* Bloco de texto:
A preocupação com o futuro dos filhos, somada aos problemas da rede pública de ensino, induz os pais a entregarem pequenas fortunas às escolas particulares. Para complementar o investimento: cursos de idiomas, a prática de esportes e qualquer atividade que contribua para a formação intelectual e humana das crianças e jovens com bom poder aquisitivo. A estimativa é de que cerca de 30% do orçamento de uma família de classe média seja investido em educação básica, em Brasília, de acordo com a Associação de Pais e Alunos das Instituições de Ensino do DF (Aspa-DF).

* Dados fornecidos:
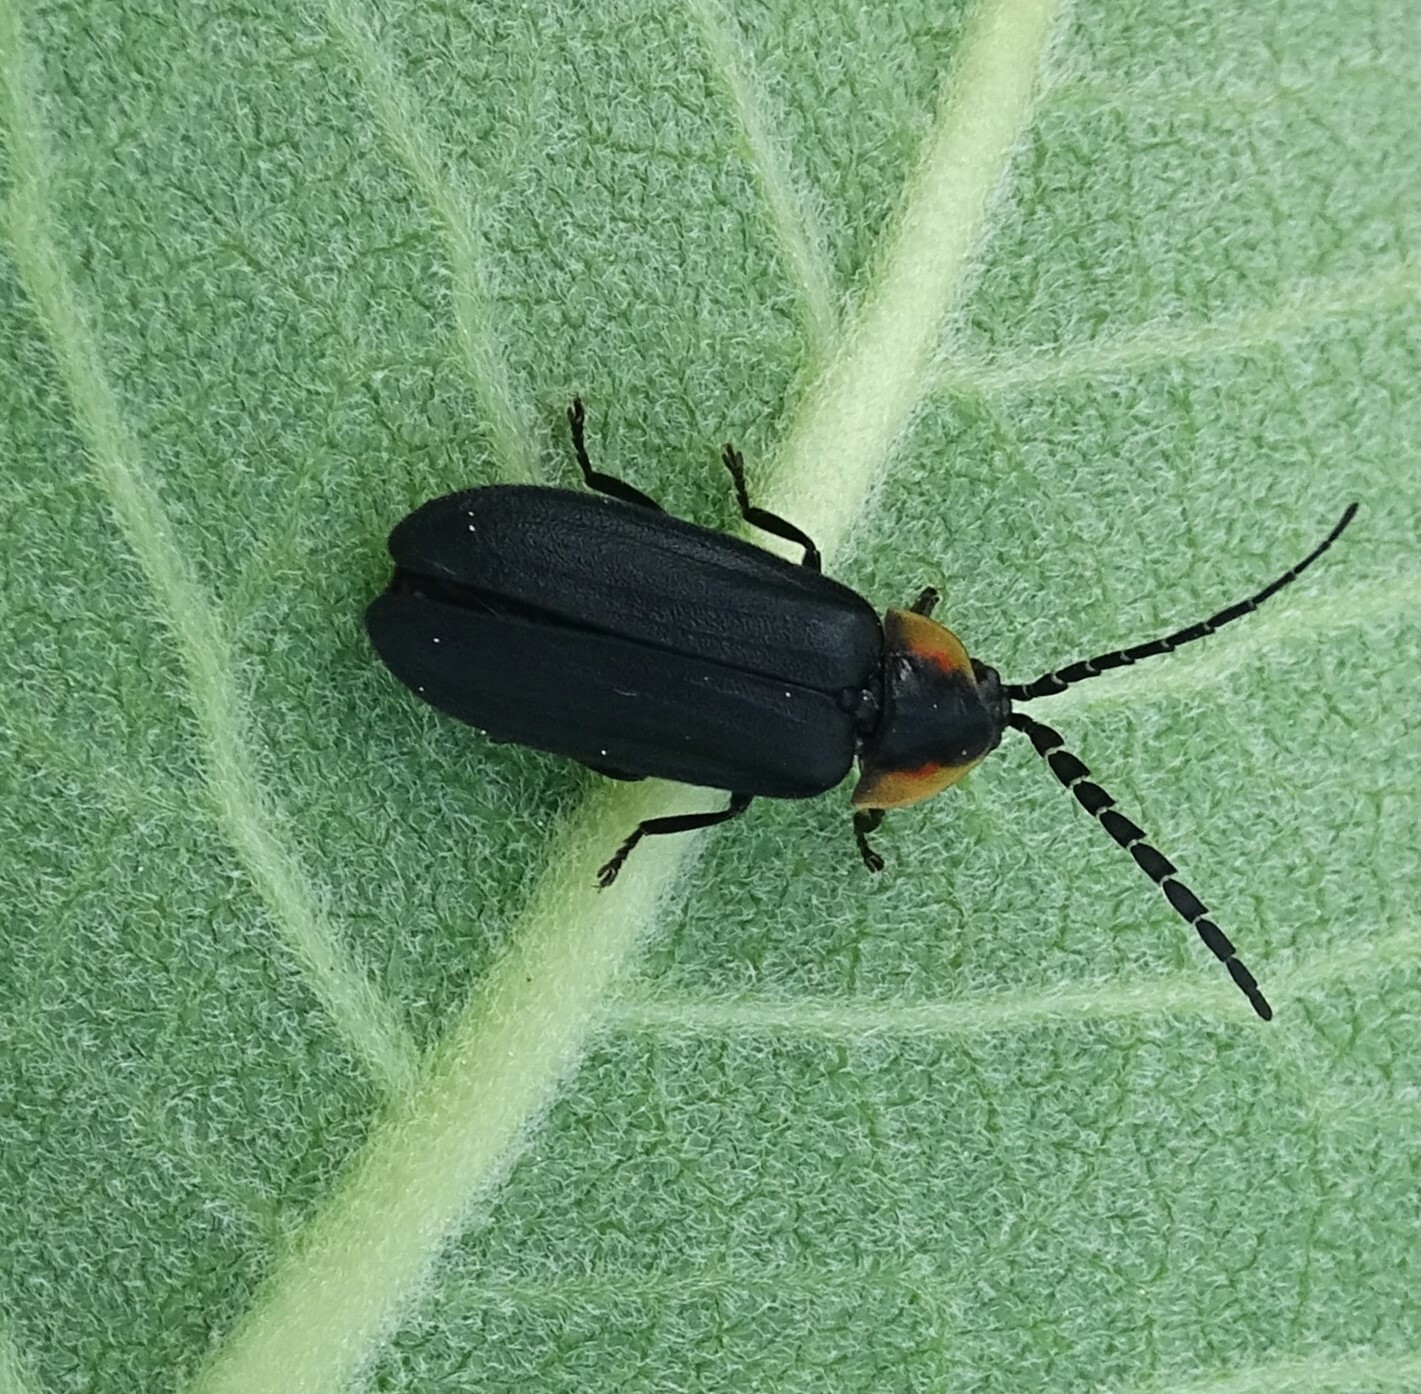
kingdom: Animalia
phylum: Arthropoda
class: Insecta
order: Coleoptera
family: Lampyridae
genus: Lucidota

---

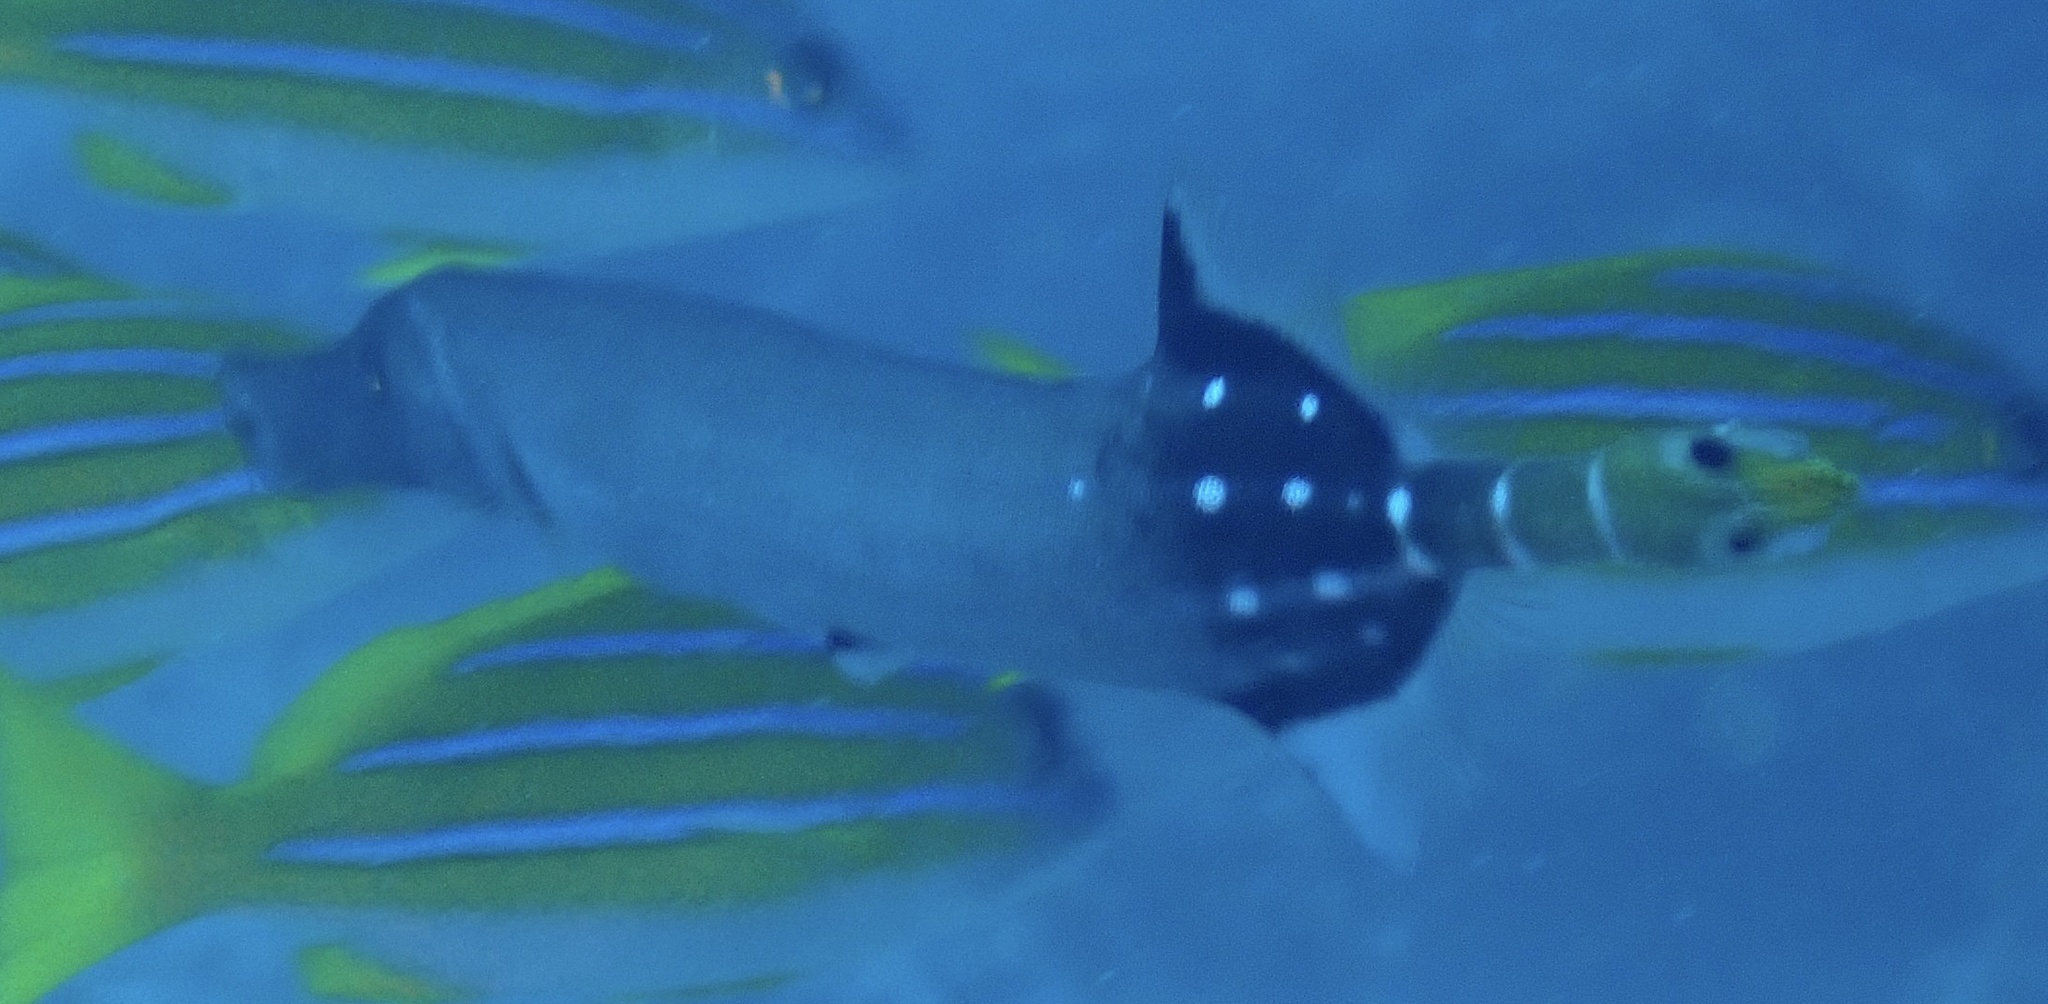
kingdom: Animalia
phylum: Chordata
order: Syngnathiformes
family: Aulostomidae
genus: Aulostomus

* O que fazer:
Relacione todos os itens que o texto sobre gastos com educação aponta como complemento ao investimento nas escolas particulares.

* Resultado da tarefa:
- cursos de idiomas
- a prática de esportes
- qualquer atividade que contribua para a formação intelectual e humana das crianças e jovens com bom poder aquisitivo